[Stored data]

[Start of section]

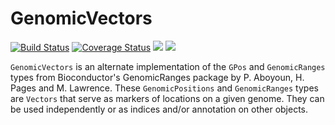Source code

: # GenomicVectors

[![Build Status](https://travis-ci.com/phaverty/GenomicVectors.jl.svg?branch=master)](https://travis-ci.com/phaverty/GenomicVectors.jl)
[![Coverage Status](https://codecov.io/github/phaverty/GenomicVectors.jl/coverage.svg?branch=master)](https://codecov.io/github/phaverty/GenomicVectors.jl?branch=master)
[![](https://img.shields.io/badge/docs-latest-blue.svg)](https://phaverty.github.io/GenomicVectors.jl/latest)
[![](https://img.shields.io/badge/docs-stable-blue.svg)](https://phaverty.github.io/GenomicVectors.jl/stable)

`GenomicVectors` is an alternate implementation of the `GPos` and `GenomicRanges` types from
Bioconductor's GenomicRanges package by P. Aboyoun, H. Pages and M. Lawrence. These `GenomicPositions` and
`GenomicRanges` types are `Vectors` that serve as markers of locations on a given genome. They can be used
independently or as indices and/or annotation on other objects.

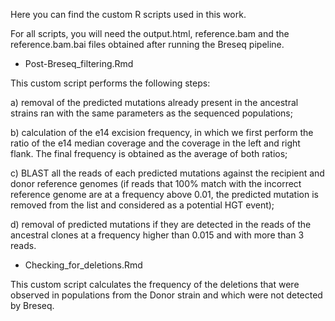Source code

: Here you can find the custom R scripts used in this work.

For all scripts, you will need the output.html, reference.bam and the reference.bam.bai files obtained after running the Breseq pipeline.

- Post-Breseq_filtering.Rmd

This custom script performs the following steps: 

a) removal of the predicted mutations already present in the ancestral strains ran with the same parameters as the sequenced populations; 

b) calculation of the e14 excision frequency, in which we first perform the ratio of the e14 median coverage and the coverage in the left and right flank. The final frequency is obtained as the average of both ratios;

c) BLAST all the reads of each predicted mutations against the recipient and donor reference genomes (if reads that 100% match with the incorrect reference genome are at a frequency above 0.01, the predicted mutation is removed from the list and considered as a potential HGT event); 

d) removal of predicted mutations if they are detected in the reads of the ancestral clones at a frequency higher than 0.015 and with more than 3 reads.

- Checking_for_deletions.Rmd

This custom script calculates the frequency of the deletions that were observed in populations from the Donor strain and which were not detected by Breseq.
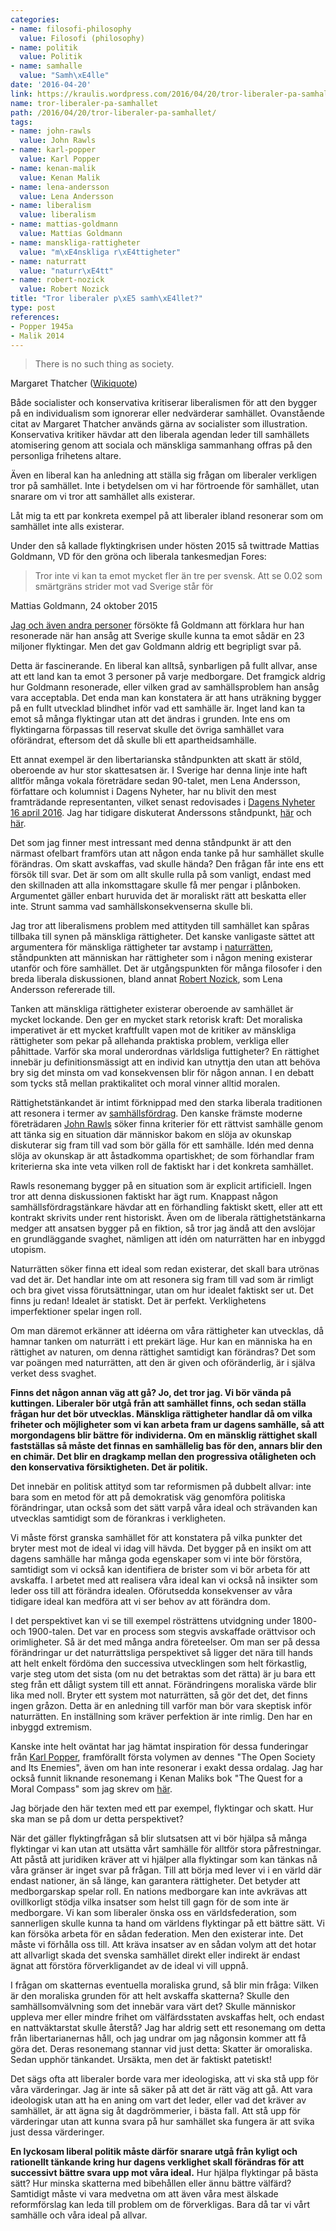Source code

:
 ```yaml
---
categories:
- name: filosofi-philosophy
  value: Filosofi (philosophy)
- name: politik
  value: Politik
- name: samhalle
  value: "Samh\xE4lle"
date: '2016-04-20'
link: https://kraulis.wordpress.com/2016/04/20/tror-liberaler-pa-samhallet/
name: tror-liberaler-pa-samhallet
path: /2016/04/20/tror-liberaler-pa-samhallet/
tags:
- name: john-rawls
  value: John Rawls
- name: karl-popper
  value: Karl Popper
- name: kenan-malik
  value: Kenan Malik
- name: lena-andersson
  value: Lena Andersson
- name: liberalism
  value: liberalism
- name: mattias-goldmann
  value: Mattias Goldmann
- name: manskliga-rattigheter
  value: "m\xE4nskliga r\xE4ttigheter"
- name: naturratt
  value: "naturr\xE4tt"
- name: robert-nozick
  value: Robert Nozick
title: "Tror liberaler p\xE5 samh\xE4llet?"
type: post
references:
- Popper 1945a
- Malik 2014
---
```

> There is no such thing as society.

Margaret Thatcher ([Wikiquote](https://en.wikiquote.org/wiki/Margaret_Thatcher))

Både socialister och konservativa kritiserar liberalismen för att den bygger på en individualism som ignorerar eller nedvärderar samhället. Ovanstående citat av Margaret Thatcher används gärna av socialister som illustration. Konservativa kritiker hävdar att den liberala agendan leder till samhällets atomisering genom att sociala och mänskliga sammanhang offras på den personliga frihetens altare.

Även en liberal kan ha anledning att ställa sig frågan om liberaler verkligen tror på samhället. Inte i betydelsen om vi har förtroende för samhället, utan snarare om vi tror att samhället alls existerar.

Låt mig ta ett par konkreta exempel på att liberaler ibland resonerar som om samhället inte alls existerar.

Under den så kallade flyktingkrisen under hösten 2015 så twittrade Mattias Goldmann, VD för den gröna och liberala tankesmedjan Fores:

> Tror inte vi kan ta emot mycket fler än tre per svensk. Att se 0.02 som smärtgräns strider mot vad Sverige står för

Mattias Goldmann, 24 oktober 2015

[Jag och även andra personer](/2015/10/24/mattias-goldmanns-obegripliga-lattsinne-om-invandringen/) försökte få Goldmann att förklara hur han resonerade när han ansåg att Sverige skulle kunna ta emot sådär en 23 miljoner flyktingar. Men det gav Goldmann aldrig ett begripligt svar på.

Detta är fascinerande. En liberal kan alltså, synbarligen på fullt allvar, anse att ett land kan ta emot 3 personer på varje medborgare. Det framgick aldrig hur Goldmann resonerade, eller vilken grad av samhällsproblem han ansåg vara acceptabla. Det enda man kan konstatera är att hans uträkning bygger på en fullt utvecklad blindhet inför vad ett samhälle är. Inget land kan ta emot så många flyktingar utan att det ändras i grunden. Inte ens om flyktingarna förpassas till reservat skulle det övriga samhället vara oförändrat, eftersom det då skulle bli ett apartheidsamhälle.

Ett annat exempel är den libertarianska ståndpunkten att skatt är stöld, oberoende av hur stor skattesatsen är. I Sverige har denna linje inte haft alltför många vokala företrädare sedan 90-talet, men Lena Andersson, författare och kolumnist i Dagens Nyheter, har nu blivit den mest framträdande representanten, vilket senast redovisades i [Dagens Nyheter 16 april 2016](http://www.dn.se/ledare/kolumner/lena-andersson-skatt-ar-den-sanna-girigheten/). Jag har tidigare diskuterat Anderssons ståndpunkt, [här](/2013/12/15/lena-andersson-faller-i-extremistfallan/) och [här](/2014/12/05/lena-andersson-vs-karl-popper/).

Det som jag finner mest intressant med denna ståndpunkt är att den närmast ofelbart framförs utan att någon enda tanke på hur samhället skulle förändras. Om skatt avskaffas, vad skulle hända? Den frågan får inte ens ett försök till svar. Det är som om allt skulle rulla på som vanligt, endast med den skillnaden att alla inkomsttagare skulle få mer pengar i plånboken. Argumentet gäller enbart huruvida det är moraliskt rätt att beskatta eller inte. Strunt samma vad samhällskonsekvenserna skulle bli.

Jag tror att liberalismens problem med attityden till samhället kan spåras tillbaka till synen på mänskliga rättigheter. Det kanske vanligaste sättet att argumentera för mänskliga rättigheter tar avstamp i [naturrätten](https://sv.wikipedia.org/wiki/Naturr%C3%A4tt), ståndpunkten att människan har rättigheter som i någon mening existerar utanför och före samhället. Det är utgångspunkten för många filosofer i den breda liberala diskussionen, bland annat [Robert Nozick](https://en.wikipedia.org/wiki/Robert_Nozick), som Lena Andersson refererade till.

Tanken att mänskliga rättigheter existerar oberoende av samhället är mycket lockande. Den ger en mycket stark retorisk kraft: Det moraliska imperativet är ett mycket kraftfullt vapen mot de kritiker av mänskliga rättigheter som pekar på allehanda praktiska problem, verkliga eller påhittade. Varför ska moral underordnas världsliga futtigheter? En rättighet innebär ju definitionsmässigt att en individ kan utnyttja den utan att behöva bry sig det minsta om vad konsekvensen blir för någon annan. I en debatt som tycks stå mellan praktikalitet och moral vinner alltid moralen.

Rättighetstänkandet är intimt förknippad med den starka liberala traditionen att resonera i termer av [samhällsfördrag](https://en.wikipedia.org/wiki/Social_contract). Den kanske främste moderne företrädaren [John Rawls](https://en.wikipedia.org/wiki/John_Rawls) söker finna kriterier för ett rättvist samhälle genom att tänka sig en situation där människor bakom en slöja av okunskap diskuterar sig fram till vad som bör gälla för ett samhälle. Idén med denna slöja av okunskap är att åstadkomma opartiskhet; de som förhandlar fram kriterierna ska inte veta vilken roll de faktiskt har i det konkreta samhället.

Rawls resonemang bygger på en situation som är explicit artificiell. Ingen tror att denna diskussionen faktiskt har ägt rum. Knappast någon samhällsfördragstänkare hävdar att en förhandling faktiskt skett, eller att ett kontrakt skrivits under rent historiskt. Även om de liberala rättighetstänkarna medger att ansatsen bygger på en fiktion, så tror jag ändå att den avslöjar en grundläggande svaghet, nämligen att idén om naturrätten har en inbyggd utopism.

Naturrätten söker finna ett ideal som redan existerar, det skall bara utrönas vad det är. Det handlar inte om att resonera sig fram till vad som är rimligt och bra givet vissa förutsättningar, utan om hur idealet faktiskt ser ut. Det finns ju redan! Idealet är statiskt. Det är perfekt. Verklighetens imperfektioner spelar ingen roll.

Om man däremot erkänner att idéerna om våra rättigheter kan utvecklas, då hamnar tanken om naturrätt i ett prekärt läge. Hur kan en människa ha en rättighet av naturen, om denna rättighet samtidigt kan förändras? Det som var poängen med naturrätten, att den är given och oföränderlig, är i själva verket dess svaghet.

**Finns det någon annan väg att gå? Jo, det tror jag. Vi bör vända på kuttingen. Liberaler bör utgå från att samhället finns, och sedan ställa frågan hur det bör utvecklas. Mänskliga rättigheter handlar då om vilka friheter och möjligheter som vi kan arbeta fram ur dagens samhälle, så att morgondagens blir bättre för individerna. Om en mänsklig rättighet skall fastställas så måste det finnas en samhällelig bas för den, annars blir den en chimär. Det blir en dragkamp mellan den progressiva otåligheten och den konservativa försiktigheten. Det är politik.**

Det innebär en politisk attityd som tar reformismen på dubbelt allvar: inte bara som en metod för att på demokratisk väg genomföra politiska förändringar, utan också som det sätt varpå våra ideal och strävanden kan utvecklas samtidigt som de förankras i verkligheten.

Vi måste först granska samhället för att konstatera på vilka punkter det bryter mest mot de ideal vi idag vill hävda. Det bygger på en insikt om att dagens samhälle har många goda egenskaper som vi inte bör förstöra, samtidigt som vi också kan identifiera de brister som vi bör arbeta för att avskaffa. I arbetet med att realisera våra ideal kan vi också nå insikter som leder oss till att förändra idealen. Oförutsedda konsekvenser av våra tidigare ideal kan medföra att vi ser behov av att förändra dom.

I det perspektivet kan vi se till exempel rösträttens utvidgning under 1800- och 1900-talen. Det var en process som stegvis avskaffade orättvisor och orimligheter. Så är det med många andra företeelser. Om man ser på dessa förändringar ur det naturrättsliga perspektivet så ligger det nära till hands att helt enkelt fördöma den successiva utvecklingen som helt förkastlig, varje steg utom det sista (om nu det betraktas som det rätta) är ju bara ett steg från ett dåligt system till ett annat. Förändringens moraliska värde blir lika med noll. Bryter ett system mot naturrätten, så gör det det, det finns ingen gråzon. Detta är en anledning till varför man bör vara skeptisk inför naturrätten. En inställning som kräver perfektion är inte rimlig. Den har en inbyggd extremism.

Kanske inte helt oväntat har jag hämtat inspiration för dessa funderingar från [Karl Popper](/karl-popper/), framförallt första volymen av dennes "The Open Society and Its Enemies", även om han inte resonerar i exakt dessa ordalag. Jag har också funnit liknande resonemang i Kenan Maliks bok "The Quest for a Moral Compass" som jag skrev om [här](/2015/02/15/maste-lasas-kenan-maliks-bok-om-moralfilosofins-historia/).

Jag började den här texten med ett par exempel, flyktingar och skatt. Hur ska man se på dom ur detta perspektivet?

När det gäller flyktingfrågan så blir slutsatsen att vi bör hjälpa så många flyktingar vi kan utan att utsätta vårt samhälle för alltför stora påfrestningar. Att påstå att juridiken kräver att vi hjälper alla flyktingar som kan tänkas nå våra gränser är inget svar på frågan. Till att börja med lever vi i en värld där endast nationer, än så länge, kan garantera rättigheter. Det betyder att medborgarskap spelar roll. En nations medborgare kan inte avkrävas att ovillkorligt stödja vilka insatser som helst till gagn för de som inte är medborgare. Vi kan som liberaler önska oss en världsfederation, som sannerligen skulle kunna ta hand om världens flyktingar på ett bättre sätt. Vi kan försöka arbeta för en sådan federation. Men den existerar inte. Det måste vi förhålla oss till. Att kräva insatser av en sådan volym att det hotar att allvarligt skada det svenska samhället direkt eller indirekt är endast ägnat att förstöra förverkligandet av de ideal vi vill uppnå.

I frågan om skatternas eventuella moraliska grund, så blir min fråga: Vilken är den moraliska grunden för att helt avskaffa skatterna? Skulle den samhällsomvälvning som det innebär vara värt det? Skulle människor uppleva mer eller mindre frihet om välfärdsstaten avskaffas helt, och endast en nattväktarstat skulle återstå? Jag har aldrig sett ett resonemang om detta från libertarianernas håll, och jag undrar om jag någonsin kommer att få göra det. Deras resonemang stannar vid just detta: Skatter är omoraliska. Sedan upphör tänkandet. Ursäkta, men det är faktiskt patetiskt!

Det sägs ofta att liberaler borde vara mer ideologiska, att vi ska stå upp för våra värderingar. Jag är inte så säker på att det är rätt väg att gå. Att vara ideologisk utan att ha en aning om vart det leder, eller vad det kräver av samhället, är att ägna sig åt dagdrömmerier, i bästa fall. Att stå upp för värderingar utan att kunna svara på hur samhället ska fungera är att svika just dessa värderinger.

**En lyckosam liberal politik måste därför snarare utgå från kyligt och rationellt tänkande kring hur dagens verklighet skall förändras för att successivt bättre svara upp mot våra ideal.** Hur hjälpa flyktingar på bästa sätt? Hur minska skatterna med bibehållen eller ännu bättre välfärd? Samtidigt måste vi vara medvetna om att även våra mest älskade reformförslag kan leda till problem om de förverkligas. Bara då tar vi vårt samhälle och våra ideal på allvar.
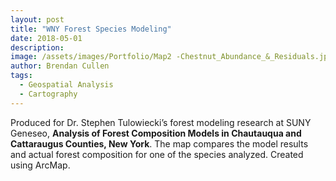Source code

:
 ```yaml
---
layout: post
title: "WNY Forest Species Modeling"
date: 2018-05-01
description: 
image: /assets/images/Portfolio/Map2 -Chestnut_Abundance_&_Residuals.jpg
author: Brendan Cullen
tags:
  - Geospatial Analysis
  - Cartography
---
```


Produced for Dr. Stephen Tulowiecki’s forest modeling research at SUNY Geneseo, **Analysis of Forest Composition Models in Chautauqua and Cattaraugus Counties, New York**. The map compares the model results and actual forest composition for one of the species analyzed. Created using ArcMap.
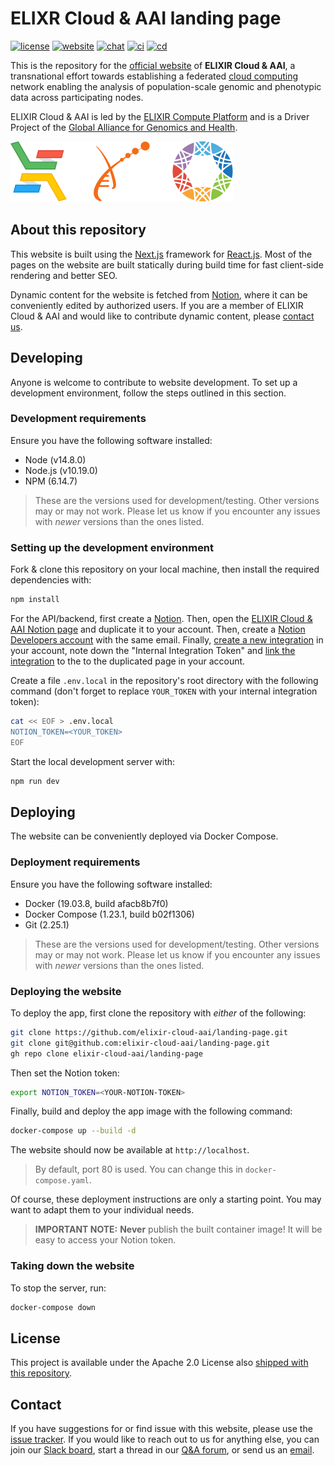 # ELIXR Cloud & AAI landing page

[![license][badge-license]][badge-url-license]
[![website][badge-health]][badge-url-health]
[![chat][badge-chat]][badge-url-chat]
[![ci][badge-ci]][badge-url-ci]
[![cd][badge-cd]][badge-url-cd]

This is the repository for the [official website][badge-url-health] of **ELIXIR
Cloud & AAI**, a transnational effort towards establishing a federated [cloud
computing][res-cloud-computing] network enabling the analysis of
population-scale genomic and phenotypic data across participating nodes.

ELIXIR Cloud & AAI is led by the [ELIXIR Compute Platform][res-elixir-compute]
and is a Driver Project of the [Global Alliance for Genomics and
Health][res-ga4gh].

![banner][img-logo-banner]

## About this repository

This website is built using the [Next.js][res-next] framework for
[React.js][res-react]. Most of the pages on the website are built statically
during build time for fast client-side rendering and better SEO.

Dynamic content for the website is fetched from [Notion][res-notion], where it
can be conveniently edited by authorized users. If you are a member of ELIXIR
Cloud & AAI and would like to contribute dynamic content, please [contact
us](#contact).

## Developing

Anyone is welcome to contribute to website development. To set up a development
environment, follow the steps outlined in this section.

### Development requirements

Ensure you have the following software installed:

* Node (v14.8.0)
* Node.js (v10.19.0)
* NPM (6.14.7)

> These are the versions used for development/testing. Other versions may or
> may not work. Please let us know if you encounter any issues with _newer_
> versions than the ones listed.

### Setting up the development environment

Fork & clone this repository on your local machine, then install the required
dependencies with:

```bash
npm install
```

For the API/backend, first create a [Notion][res-notion]. Then, open the
[ELIXIR Cloud & AAI Notion page][res-notion-elixir-cloud-aai] and duplicate
it to your account. Then, create a [Notion Developers account][res-notion-devs]
with the same email. Finally, [create a new integration][res-notion-integration]
in your account, note down the "Internal Integration Token" and [link the
integration][res-notion-link-integration] to the to the duplicated page in your
account.

Create a file `.env.local` in the repository's root directory with the
following command (don't forget to replace `YOUR_TOKEN` with your internal
integration token):

```bash
cat << EOF > .env.local
NOTION_TOKEN=<YOUR_TOKEN>
EOF
```

Start the local development server with:

```bash
npm run dev
```

## Deploying

The website can be conveniently deployed via Docker Compose.

### Deployment requirements

Ensure you have the following software installed:

* Docker (19.03.8, build afacb8b7f0)
* Docker Compose (1.23.1, build b02f1306)
* Git (2.25.1)

> These are the versions used for development/testing. Other versions may or
> may not work. Please let us know if you encounter any issues with _newer_
> versions than the ones listed.

### Deploying the website

To deploy the app, first clone the repository with _either_ of the following:

```bash
git clone https://github.com/elixir-cloud-aai/landing-page.git
git clone git@github.com:elixir-cloud-aai/landing-page.git
gh repo clone elixir-cloud-aai/landing-page
```

Then set the Notion token:

```bash
export NOTION_TOKEN=<YOUR-NOTION-TOKEN>
```

Finally, build and deploy the app image with the following command:

```bash
docker-compose up --build -d
```

The website should now be available at `http://localhost`.

> By default, port 80 is used. You can change this in `docker-compose.yaml`.

Of course, these deployment instructions are only a starting point. You may
want to adapt them to your individual needs.

> **IMPORTANT NOTE:** **Never** publish the built container image! It will be
> easy to access your Notion token.

### Taking down the website

To stop the server, run:

```bash
docker-compose down
```

## License

This project is available under the Apache 2.0 License also [shipped with this
repository](LICENSE).

## Contact

If you have suggestions for or find issue with this website, please use the
[issue tracker][contact-issue-tracker]. If you would like to reach out to us
for anything else, you can join our [Slack board][badge-url-chat], start a
thread in our [Q&A forum][contact-qa], or send us an [email][contact-email].

[badge-chat]: <https://img.shields.io/static/v1?label=chat&message=Slack&color=ff6994>
[badge-cd]: <https://github.com/elixir-cloud-aai/landing-page/actions/workflows/cd_status.yml/badge.svg>
[badge-ci]: <https://github.com/elixir-cloud-aai/landing-page/actions/workflows/build.yml/badge.svg>
[badge-health]: <https://img.shields.io/website?url=https%3A%2F%2Felixir-cloud.dcc.sib.swiss%2F>
[badge-license]: <https://img.shields.io/badge/license-Apache%202.0-blue.svg>
[badge-url-cd]: <https://github.com/elixir-cloud-aai/landing-page/actions/workflows/cd_status.yml>
[badge-url-chat]: <https://join.slack.com/t/elixir-cloud/shared_invite/enQtNzA3NTQ5Mzg2NjQ3LTZjZGI1OGQ5ZTRiOTRkY2ExMGUxNmQyODAxMDdjM2EyZDQ1YWM0ZGFjOTJhNzg5NjE0YmJiZTZhZDVhOWE4MWM>
[badge-url-ci]: <https://github.com/elixir-cloud-aai/landing-page/actions/workflows/build.yml>
[badge-url-health]: <https://elixir-cloud.dcc.sib.swiss/>
[badge-url-license]: <http://www.apache.org/licenses/LICENSE-2.0>
[contact-email]: <mailto:cloud-service@elixir-europe.org>
[contact-issue-tracker]: <https://github.com/elixir-cloud-aai/landing-page/issues>
[contact-qa]: <https://github.com/elixir-cloud-aai/elixir-cloud-aai/discussions>
[img-logo-banner]: public/logo-banner.svg
[res-cloud-computing]: <https://en.wikipedia.org/wiki/Cloud_computing>
[res-elixir-compute]: <https://elixir-europe.org/platforms/compute>
[res-ga4gh]: <https://ga4gh.org/>
[res-next]: <https://nextjs.org/>
[res-notion]: <https://www.notion.so/>
[res-notion-devs]: <https://developers.notion.com/>
[res-notion-elixir-cloud-aai]: <https://www.notion.so/ELIXIR-Cloud-AAI-8f45ae1799b946478ae2a7838ed97dd9>
[res-notion-integration]: <https://developers.notion.com/docs#step-1-create-an-integration>
[res-notion-link-integration]: <https://developers.notion.com/docs#step-2-share-a-database-with-your-integration>
[res-react]: <https://reactjs.org/>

[End of section]

Exercise:
Collect each line of the entries that has the word "frequency", copying it in full.

Solution for this task:
b) calculation of the e14 excision frequency, in which we first perform the ratio of the e14 median coverage and the coverage in the left and right flank. The final frequency is obtained as the average of both ratios;
c) BLAST all the reads of each predicted mutations against the recipient and donor reference genomes (if reads that 100% match with the incorrect reference genome are at a frequency above 0.01, the predicted mutation is removed from the list and considered as a potential HGT event); 
d) removal of predicted mutations if they are detected in the reads of the ancestral clones at a frequency higher than 0.015 and with more than 3 reads.
This custom script calculates the frequency of the deletions that were observed in populations from the Donor strain and which were not detected by Breseq.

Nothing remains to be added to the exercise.